Instruction: Switch each "Honda" in the entries below to "Suzuki", and write out all the lines again with nothing else changed.

Saved entries:
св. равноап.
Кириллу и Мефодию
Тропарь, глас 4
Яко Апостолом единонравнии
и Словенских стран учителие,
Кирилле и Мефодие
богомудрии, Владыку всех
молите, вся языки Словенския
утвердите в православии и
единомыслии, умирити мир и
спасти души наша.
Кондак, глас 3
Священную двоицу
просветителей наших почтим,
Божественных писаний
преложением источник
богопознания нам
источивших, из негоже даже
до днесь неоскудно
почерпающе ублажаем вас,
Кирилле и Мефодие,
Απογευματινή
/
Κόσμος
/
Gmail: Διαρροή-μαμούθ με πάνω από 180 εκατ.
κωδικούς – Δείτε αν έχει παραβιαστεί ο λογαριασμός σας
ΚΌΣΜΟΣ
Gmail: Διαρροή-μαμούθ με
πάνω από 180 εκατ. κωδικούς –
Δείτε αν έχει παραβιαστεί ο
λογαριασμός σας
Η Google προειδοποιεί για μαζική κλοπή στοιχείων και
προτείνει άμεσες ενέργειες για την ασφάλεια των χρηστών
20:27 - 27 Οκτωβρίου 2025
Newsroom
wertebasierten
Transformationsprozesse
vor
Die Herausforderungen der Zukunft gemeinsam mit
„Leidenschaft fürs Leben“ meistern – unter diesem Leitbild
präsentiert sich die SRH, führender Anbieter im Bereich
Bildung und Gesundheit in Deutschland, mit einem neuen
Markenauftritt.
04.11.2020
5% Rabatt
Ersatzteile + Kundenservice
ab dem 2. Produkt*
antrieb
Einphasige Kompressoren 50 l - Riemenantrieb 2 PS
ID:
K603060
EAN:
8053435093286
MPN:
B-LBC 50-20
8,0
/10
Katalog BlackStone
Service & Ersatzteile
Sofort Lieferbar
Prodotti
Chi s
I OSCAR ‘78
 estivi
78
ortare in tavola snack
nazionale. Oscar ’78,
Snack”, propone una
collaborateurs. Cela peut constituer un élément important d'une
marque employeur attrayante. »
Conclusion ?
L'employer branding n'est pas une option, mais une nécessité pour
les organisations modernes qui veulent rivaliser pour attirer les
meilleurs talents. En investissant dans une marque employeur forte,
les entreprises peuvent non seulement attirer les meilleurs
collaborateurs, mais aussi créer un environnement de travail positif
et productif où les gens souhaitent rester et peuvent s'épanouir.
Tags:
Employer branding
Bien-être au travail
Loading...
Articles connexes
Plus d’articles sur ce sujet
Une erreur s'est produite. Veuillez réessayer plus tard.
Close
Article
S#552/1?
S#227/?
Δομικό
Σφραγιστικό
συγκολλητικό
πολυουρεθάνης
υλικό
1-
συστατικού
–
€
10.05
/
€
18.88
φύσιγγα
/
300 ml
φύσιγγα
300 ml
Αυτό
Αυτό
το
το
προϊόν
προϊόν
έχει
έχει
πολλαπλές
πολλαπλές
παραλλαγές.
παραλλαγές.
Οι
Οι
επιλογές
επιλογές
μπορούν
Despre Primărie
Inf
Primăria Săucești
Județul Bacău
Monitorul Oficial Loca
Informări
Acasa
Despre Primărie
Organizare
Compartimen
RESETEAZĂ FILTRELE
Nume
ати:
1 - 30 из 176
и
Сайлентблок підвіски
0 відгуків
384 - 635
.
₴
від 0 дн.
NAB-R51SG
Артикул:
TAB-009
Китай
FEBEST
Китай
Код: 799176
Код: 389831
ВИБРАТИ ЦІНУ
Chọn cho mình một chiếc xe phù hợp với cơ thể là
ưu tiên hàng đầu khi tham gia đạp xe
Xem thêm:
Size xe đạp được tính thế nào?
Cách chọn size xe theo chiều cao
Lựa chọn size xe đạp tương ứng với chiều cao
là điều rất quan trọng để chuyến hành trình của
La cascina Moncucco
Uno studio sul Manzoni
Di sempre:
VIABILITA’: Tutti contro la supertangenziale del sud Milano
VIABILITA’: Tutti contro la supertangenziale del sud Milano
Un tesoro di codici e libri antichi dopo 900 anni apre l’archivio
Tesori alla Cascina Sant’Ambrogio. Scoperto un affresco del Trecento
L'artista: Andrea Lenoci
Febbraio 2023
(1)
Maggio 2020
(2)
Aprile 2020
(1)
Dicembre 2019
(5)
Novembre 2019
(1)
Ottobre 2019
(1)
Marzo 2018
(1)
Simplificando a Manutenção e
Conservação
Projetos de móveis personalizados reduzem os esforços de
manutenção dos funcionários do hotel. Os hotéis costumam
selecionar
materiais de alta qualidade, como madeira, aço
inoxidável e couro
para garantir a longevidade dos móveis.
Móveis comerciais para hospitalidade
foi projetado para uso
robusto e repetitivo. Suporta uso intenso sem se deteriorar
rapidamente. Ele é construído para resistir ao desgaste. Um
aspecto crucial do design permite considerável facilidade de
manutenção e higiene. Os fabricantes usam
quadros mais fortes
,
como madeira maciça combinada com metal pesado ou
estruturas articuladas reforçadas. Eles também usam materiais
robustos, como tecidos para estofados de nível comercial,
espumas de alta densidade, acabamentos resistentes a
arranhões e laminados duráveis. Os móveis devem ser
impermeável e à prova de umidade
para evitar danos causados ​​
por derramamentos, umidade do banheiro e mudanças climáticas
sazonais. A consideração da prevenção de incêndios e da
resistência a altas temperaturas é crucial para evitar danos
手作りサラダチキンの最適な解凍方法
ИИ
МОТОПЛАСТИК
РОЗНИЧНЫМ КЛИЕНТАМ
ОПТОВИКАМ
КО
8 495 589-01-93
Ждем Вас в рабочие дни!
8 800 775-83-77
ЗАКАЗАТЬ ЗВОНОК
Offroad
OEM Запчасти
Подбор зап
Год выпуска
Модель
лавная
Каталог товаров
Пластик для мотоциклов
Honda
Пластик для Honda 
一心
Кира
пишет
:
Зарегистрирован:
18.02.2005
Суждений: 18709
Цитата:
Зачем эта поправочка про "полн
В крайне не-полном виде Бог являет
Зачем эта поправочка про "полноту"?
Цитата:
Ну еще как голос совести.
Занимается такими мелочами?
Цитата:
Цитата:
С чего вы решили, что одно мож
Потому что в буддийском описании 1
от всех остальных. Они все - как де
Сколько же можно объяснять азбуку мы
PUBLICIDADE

Result:
св. равноап.
Кириллу и Мефодию
Тропарь, глас 4
Яко Апостолом единонравнии
и Словенских стран учителие,
Кирилле и Мефодие
богомудрии, Владыку всех
молите, вся языки Словенския
утвердите в православии и
единомыслии, умирити мир и
спасти души наша.
Кондак, глас 3
Священную двоицу
просветителей наших почтим,
Божественных писаний
преложением источник
богопознания нам
источивших, из негоже даже
до днесь неоскудно
почерпающе ублажаем вас,
Кирилле и Мефодие,
Απογευματινή
/
Κόσμος
/
Gmail: Διαρροή-μαμούθ με πάνω από 180 εκατ.
κωδικούς – Δείτε αν έχει παραβιαστεί ο λογαριασμός σας
ΚΌΣΜΟΣ
Gmail: Διαρροή-μαμούθ με
πάνω από 180 εκατ. κωδικούς –
Δείτε αν έχει παραβιαστεί ο
λογαριασμός σας
Η Google προειδοποιεί για μαζική κλοπή στοιχείων και
προτείνει άμεσες ενέργειες για την ασφάλεια των χρηστών
20:27 - 27 Οκτωβρίου 2025
Newsroom
wertebasierten
Transformationsprozesse
vor
Die Herausforderungen der Zukunft gemeinsam mit
„Leidenschaft fürs Leben“ meistern – unter diesem Leitbild
präsentiert sich die SRH, führender Anbieter im Bereich
Bildung und Gesundheit in Deutschland, mit einem neuen
Markenauftritt.
04.11.2020
5% Rabatt
Ersatzteile + Kundenservice
ab dem 2. Produkt*
antrieb
Einphasige Kompressoren 50 l - Riemenantrieb 2 PS
ID:
K603060
EAN:
8053435093286
MPN:
B-LBC 50-20
8,0
/10
Katalog BlackStone
Service & Ersatzteile
Sofort Lieferbar
Prodotti
Chi s
I OSCAR ‘78
 estivi
78
ortare in tavola snack
nazionale. Oscar ’78,
Snack”, propone una
collaborateurs. Cela peut constituer un élément important d'une
marque employeur attrayante. »
Conclusion ?
L'employer branding n'est pas une option, mais une nécessité pour
les organisations modernes qui veulent rivaliser pour attirer les
meilleurs talents. En investissant dans une marque employeur forte,
les entreprises peuvent non seulement attirer les meilleurs
collaborateurs, mais aussi créer un environnement de travail positif
et productif où les gens souhaitent rester et peuvent s'épanouir.
Tags:
Employer branding
Bien-être au travail
Loading...
Articles connexes
Plus d’articles sur ce sujet
Une erreur s'est produite. Veuillez réessayer plus tard.
Close
Article
S#552/1?
S#227/?
Δομικό
Σφραγιστικό
συγκολλητικό
πολυουρεθάνης
υλικό
1-
συστατικού
–
€
10.05
/
€
18.88
φύσιγγα
/
300 ml
φύσιγγα
300 ml
Αυτό
Αυτό
το
το
προϊόν
προϊόν
έχει
έχει
πολλαπλές
πολλαπλές
παραλλαγές.
παραλλαγές.
Οι
Οι
επιλογές
επιλογές
μπορούν
Despre Primărie
Inf
Primăria Săucești
Județul Bacău
Monitorul Oficial Loca
Informări
Acasa
Despre Primărie
Organizare
Compartimen
RESETEAZĂ FILTRELE
Nume
ати:
1 - 30 из 176
и
Сайлентблок підвіски
0 відгуків
384 - 635
.
₴
від 0 дн.
NAB-R51SG
Артикул:
TAB-009
Китай
FEBEST
Китай
Код: 799176
Код: 389831
ВИБРАТИ ЦІНУ
Chọn cho mình một chiếc xe phù hợp với cơ thể là
ưu tiên hàng đầu khi tham gia đạp xe
Xem thêm:
Size xe đạp được tính thế nào?
Cách chọn size xe theo chiều cao
Lựa chọn size xe đạp tương ứng với chiều cao
là điều rất quan trọng để chuyến hành trình của
La cascina Moncucco
Uno studio sul Manzoni
Di sempre:
VIABILITA’: Tutti contro la supertangenziale del sud Milano
VIABILITA’: Tutti contro la supertangenziale del sud Milano
Un tesoro di codici e libri antichi dopo 900 anni apre l’archivio
Tesori alla Cascina Sant’Ambrogio. Scoperto un affresco del Trecento
L'artista: Andrea Lenoci
Febbraio 2023
(1)
Maggio 2020
(2)
Aprile 2020
(1)
Dicembre 2019
(5)
Novembre 2019
(1)
Ottobre 2019
(1)
Marzo 2018
(1)
Simplificando a Manutenção e
Conservação
Projetos de móveis personalizados reduzem os esforços de
manutenção dos funcionários do hotel. Os hotéis costumam
selecionar
materiais de alta qualidade, como madeira, aço
inoxidável e couro
para garantir a longevidade dos móveis.
Móveis comerciais para hospitalidade
foi projetado para uso
robusto e repetitivo. Suporta uso intenso sem se deteriorar
rapidamente. Ele é construído para resistir ao desgaste. Um
aspecto crucial do design permite considerável facilidade de
manutenção e higiene. Os fabricantes usam
quadros mais fortes
,
como madeira maciça combinada com metal pesado ou
estruturas articuladas reforçadas. Eles também usam materiais
robustos, como tecidos para estofados de nível comercial,
espumas de alta densidade, acabamentos resistentes a
arranhões e laminados duráveis. Os móveis devem ser
impermeável e à prova de umidade
para evitar danos causados ​​
por derramamentos, umidade do banheiro e mudanças climáticas
sazonais. A consideração da prevenção de incêndios e da
resistência a altas temperaturas é crucial para evitar danos
手作りサラダチキンの最適な解凍方法
ИИ
МОТОПЛАСТИК
РОЗНИЧНЫМ КЛИЕНТАМ
ОПТОВИКАМ
КО
8 495 589-01-93
Ждем Вас в рабочие дни!
8 800 775-83-77
ЗАКАЗАТЬ ЗВОНОК
Offroad
OEM Запчасти
Подбор зап
Год выпуска
Модель
лавная
Каталог товаров
Пластик для мотоциклов
Suzuki
Пластик для Suzuki 
一心
Кира
пишет
:
Зарегистрирован:
18.02.2005
Суждений: 18709
Цитата:
Зачем эта поправочка про "полн
В крайне не-полном виде Бог являет
Зачем эта поправочка про "полноту"?
Цитата:
Ну еще как голос совести.
Занимается такими мелочами?
Цитата:
Цитата:
С чего вы решили, что одно мож
Потому что в буддийском описании 1
от всех остальных. Они все - как де
Сколько же можно объяснять азбуку мы
PUBLICIDADE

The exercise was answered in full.